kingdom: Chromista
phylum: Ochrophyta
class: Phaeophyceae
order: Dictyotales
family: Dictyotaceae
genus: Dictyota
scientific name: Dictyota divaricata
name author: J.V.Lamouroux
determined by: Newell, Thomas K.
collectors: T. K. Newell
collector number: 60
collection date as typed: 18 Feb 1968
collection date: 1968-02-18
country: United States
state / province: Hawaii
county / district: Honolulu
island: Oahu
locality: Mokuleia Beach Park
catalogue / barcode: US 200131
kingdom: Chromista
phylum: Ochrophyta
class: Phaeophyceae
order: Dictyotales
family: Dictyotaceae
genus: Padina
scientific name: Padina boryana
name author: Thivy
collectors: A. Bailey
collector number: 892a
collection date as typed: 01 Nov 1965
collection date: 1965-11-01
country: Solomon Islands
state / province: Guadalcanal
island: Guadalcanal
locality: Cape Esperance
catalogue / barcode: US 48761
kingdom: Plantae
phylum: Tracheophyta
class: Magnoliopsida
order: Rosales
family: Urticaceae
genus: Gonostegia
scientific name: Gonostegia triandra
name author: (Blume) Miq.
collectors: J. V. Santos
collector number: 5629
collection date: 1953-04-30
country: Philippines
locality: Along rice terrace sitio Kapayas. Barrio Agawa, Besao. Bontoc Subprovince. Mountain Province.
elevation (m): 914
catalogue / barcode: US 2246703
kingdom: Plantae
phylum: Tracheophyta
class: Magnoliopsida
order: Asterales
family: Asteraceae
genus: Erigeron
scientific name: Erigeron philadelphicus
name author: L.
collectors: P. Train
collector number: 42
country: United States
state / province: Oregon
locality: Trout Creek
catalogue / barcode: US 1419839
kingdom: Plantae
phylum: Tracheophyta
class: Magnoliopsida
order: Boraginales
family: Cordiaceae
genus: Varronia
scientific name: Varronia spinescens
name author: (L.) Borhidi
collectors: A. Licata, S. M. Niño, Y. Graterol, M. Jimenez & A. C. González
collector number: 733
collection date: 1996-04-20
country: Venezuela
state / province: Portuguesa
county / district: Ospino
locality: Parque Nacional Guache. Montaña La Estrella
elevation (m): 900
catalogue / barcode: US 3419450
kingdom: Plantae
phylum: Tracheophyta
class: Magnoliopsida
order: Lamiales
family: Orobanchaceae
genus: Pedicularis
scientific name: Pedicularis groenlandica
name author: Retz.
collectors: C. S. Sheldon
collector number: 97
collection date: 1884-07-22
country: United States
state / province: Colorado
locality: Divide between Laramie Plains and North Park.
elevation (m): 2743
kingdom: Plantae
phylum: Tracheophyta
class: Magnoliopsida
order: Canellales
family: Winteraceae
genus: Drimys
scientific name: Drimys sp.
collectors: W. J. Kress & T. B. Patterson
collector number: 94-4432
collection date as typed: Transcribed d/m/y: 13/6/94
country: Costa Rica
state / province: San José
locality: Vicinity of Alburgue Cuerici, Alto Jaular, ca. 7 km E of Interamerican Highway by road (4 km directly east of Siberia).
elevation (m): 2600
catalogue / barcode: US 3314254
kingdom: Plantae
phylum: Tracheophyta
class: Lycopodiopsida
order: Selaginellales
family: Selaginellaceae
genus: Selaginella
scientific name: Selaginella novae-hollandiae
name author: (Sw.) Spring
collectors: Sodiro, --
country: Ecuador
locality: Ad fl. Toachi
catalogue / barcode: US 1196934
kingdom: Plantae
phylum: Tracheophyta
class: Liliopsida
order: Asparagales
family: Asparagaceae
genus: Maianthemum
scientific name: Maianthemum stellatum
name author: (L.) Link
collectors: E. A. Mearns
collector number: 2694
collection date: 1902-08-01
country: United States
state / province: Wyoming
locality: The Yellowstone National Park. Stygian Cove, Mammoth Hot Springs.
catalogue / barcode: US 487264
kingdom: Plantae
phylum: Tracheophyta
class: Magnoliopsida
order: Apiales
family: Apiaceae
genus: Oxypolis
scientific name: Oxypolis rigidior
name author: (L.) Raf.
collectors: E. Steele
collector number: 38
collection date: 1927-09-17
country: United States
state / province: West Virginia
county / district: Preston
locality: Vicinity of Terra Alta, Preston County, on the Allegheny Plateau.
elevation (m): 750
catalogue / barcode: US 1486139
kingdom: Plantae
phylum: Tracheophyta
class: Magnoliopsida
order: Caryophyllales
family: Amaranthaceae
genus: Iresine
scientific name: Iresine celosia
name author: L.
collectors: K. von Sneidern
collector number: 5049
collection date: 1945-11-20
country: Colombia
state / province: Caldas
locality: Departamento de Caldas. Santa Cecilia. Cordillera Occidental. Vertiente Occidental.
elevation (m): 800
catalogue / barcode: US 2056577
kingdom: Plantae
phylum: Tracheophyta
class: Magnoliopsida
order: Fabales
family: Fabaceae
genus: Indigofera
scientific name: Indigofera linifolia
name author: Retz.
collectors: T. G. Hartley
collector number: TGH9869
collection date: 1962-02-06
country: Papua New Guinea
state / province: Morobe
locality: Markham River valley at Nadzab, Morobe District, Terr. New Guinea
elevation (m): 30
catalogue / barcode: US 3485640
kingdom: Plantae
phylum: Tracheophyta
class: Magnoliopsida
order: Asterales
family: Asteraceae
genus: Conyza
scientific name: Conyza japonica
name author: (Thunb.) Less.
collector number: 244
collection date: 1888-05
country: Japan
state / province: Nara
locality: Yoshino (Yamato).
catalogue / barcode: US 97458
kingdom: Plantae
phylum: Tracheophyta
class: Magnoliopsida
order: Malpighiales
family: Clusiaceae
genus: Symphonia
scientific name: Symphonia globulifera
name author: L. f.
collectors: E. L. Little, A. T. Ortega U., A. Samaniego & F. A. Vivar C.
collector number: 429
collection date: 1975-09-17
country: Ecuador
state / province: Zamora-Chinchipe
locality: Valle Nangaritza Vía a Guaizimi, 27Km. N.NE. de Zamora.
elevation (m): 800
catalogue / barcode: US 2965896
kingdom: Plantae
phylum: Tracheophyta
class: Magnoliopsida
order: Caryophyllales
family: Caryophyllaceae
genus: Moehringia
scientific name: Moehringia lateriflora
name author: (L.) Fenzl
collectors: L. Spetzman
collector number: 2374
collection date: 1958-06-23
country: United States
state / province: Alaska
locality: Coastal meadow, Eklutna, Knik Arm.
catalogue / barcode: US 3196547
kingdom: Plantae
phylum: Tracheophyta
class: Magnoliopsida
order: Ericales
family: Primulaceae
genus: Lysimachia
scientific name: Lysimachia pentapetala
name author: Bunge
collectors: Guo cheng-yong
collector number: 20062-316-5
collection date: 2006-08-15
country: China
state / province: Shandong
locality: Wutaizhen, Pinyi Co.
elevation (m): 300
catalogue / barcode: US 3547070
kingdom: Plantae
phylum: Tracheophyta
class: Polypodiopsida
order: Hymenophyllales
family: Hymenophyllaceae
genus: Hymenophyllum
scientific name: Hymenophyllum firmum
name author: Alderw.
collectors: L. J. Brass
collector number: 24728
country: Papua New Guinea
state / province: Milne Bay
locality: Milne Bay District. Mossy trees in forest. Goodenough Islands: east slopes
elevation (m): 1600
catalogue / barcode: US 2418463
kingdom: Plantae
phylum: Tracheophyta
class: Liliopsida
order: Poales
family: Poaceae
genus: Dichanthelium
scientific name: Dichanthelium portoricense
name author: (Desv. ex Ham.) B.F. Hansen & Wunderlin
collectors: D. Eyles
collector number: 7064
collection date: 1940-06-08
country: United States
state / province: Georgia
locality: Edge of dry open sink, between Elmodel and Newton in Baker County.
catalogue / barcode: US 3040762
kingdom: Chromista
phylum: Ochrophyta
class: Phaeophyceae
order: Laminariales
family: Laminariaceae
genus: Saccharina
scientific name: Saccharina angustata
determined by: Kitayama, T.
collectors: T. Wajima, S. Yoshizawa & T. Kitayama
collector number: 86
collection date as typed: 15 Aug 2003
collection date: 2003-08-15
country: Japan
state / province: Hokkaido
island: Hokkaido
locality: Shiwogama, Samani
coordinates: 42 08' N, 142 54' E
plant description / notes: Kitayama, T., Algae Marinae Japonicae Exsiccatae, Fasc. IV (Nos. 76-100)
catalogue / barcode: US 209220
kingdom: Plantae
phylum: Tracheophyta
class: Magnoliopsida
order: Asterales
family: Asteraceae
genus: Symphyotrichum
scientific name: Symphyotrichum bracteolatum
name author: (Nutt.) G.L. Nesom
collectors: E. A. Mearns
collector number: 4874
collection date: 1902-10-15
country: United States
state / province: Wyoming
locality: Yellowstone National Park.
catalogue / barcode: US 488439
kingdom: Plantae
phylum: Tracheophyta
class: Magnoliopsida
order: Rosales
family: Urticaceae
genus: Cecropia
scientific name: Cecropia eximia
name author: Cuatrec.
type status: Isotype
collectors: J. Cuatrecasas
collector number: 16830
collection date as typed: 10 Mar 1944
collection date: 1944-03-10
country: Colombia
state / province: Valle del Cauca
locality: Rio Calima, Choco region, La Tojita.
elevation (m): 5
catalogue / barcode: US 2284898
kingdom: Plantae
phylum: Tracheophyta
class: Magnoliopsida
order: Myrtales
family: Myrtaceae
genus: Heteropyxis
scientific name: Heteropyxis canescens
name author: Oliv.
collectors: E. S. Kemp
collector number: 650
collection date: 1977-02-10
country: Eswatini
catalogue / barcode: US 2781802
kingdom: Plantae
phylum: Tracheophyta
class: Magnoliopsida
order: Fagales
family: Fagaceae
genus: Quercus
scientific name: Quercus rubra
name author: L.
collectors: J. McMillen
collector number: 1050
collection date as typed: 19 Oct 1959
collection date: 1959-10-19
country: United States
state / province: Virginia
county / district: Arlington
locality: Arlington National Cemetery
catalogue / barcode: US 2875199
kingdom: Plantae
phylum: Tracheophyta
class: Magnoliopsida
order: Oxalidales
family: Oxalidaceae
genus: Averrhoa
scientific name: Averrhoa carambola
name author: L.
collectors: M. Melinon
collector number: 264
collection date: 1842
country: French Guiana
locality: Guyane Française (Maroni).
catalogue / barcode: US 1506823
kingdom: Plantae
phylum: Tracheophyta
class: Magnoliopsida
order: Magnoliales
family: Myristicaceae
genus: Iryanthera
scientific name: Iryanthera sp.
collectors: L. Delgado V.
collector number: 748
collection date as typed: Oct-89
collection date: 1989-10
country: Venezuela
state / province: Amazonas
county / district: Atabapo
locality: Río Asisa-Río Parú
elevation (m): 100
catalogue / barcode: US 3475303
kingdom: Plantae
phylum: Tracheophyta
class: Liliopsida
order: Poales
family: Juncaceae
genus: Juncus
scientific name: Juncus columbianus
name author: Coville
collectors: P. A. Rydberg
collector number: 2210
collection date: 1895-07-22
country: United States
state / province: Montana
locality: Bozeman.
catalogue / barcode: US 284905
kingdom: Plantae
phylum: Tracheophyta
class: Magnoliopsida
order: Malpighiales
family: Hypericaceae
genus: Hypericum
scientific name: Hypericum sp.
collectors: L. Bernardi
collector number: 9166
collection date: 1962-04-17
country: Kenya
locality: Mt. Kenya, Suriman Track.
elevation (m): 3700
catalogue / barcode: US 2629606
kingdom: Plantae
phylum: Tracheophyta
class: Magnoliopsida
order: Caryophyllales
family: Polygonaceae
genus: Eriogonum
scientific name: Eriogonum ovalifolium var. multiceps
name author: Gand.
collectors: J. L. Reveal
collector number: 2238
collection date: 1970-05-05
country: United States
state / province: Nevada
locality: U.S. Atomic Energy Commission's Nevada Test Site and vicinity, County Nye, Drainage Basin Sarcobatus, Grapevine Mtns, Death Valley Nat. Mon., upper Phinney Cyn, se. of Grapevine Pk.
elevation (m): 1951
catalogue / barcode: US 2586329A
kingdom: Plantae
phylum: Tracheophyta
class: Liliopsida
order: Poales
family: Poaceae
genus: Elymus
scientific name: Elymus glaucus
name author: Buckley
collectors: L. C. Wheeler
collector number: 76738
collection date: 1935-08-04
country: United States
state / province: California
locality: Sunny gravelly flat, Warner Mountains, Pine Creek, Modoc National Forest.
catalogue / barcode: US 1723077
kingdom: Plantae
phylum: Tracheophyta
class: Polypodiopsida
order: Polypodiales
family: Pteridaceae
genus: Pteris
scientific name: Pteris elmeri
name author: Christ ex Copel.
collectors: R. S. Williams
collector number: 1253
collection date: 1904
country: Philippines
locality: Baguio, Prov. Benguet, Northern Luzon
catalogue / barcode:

● ● ●

Objective> Repeat word for word the lines of the items, starting at the line that contains "name author: (Desv." and ending at the line that contains "locality: Edge of".

Answer for this exercise>
name author: (Desv. ex Ham.) B.F. Hansen & Wunderlin
collectors: D. Eyles
collector number: 7064
collection date: 1940-06-08
country: United States
state / province: Georgia
locality: Edge of dry open sink, between Elmodel and Newton in Baker County.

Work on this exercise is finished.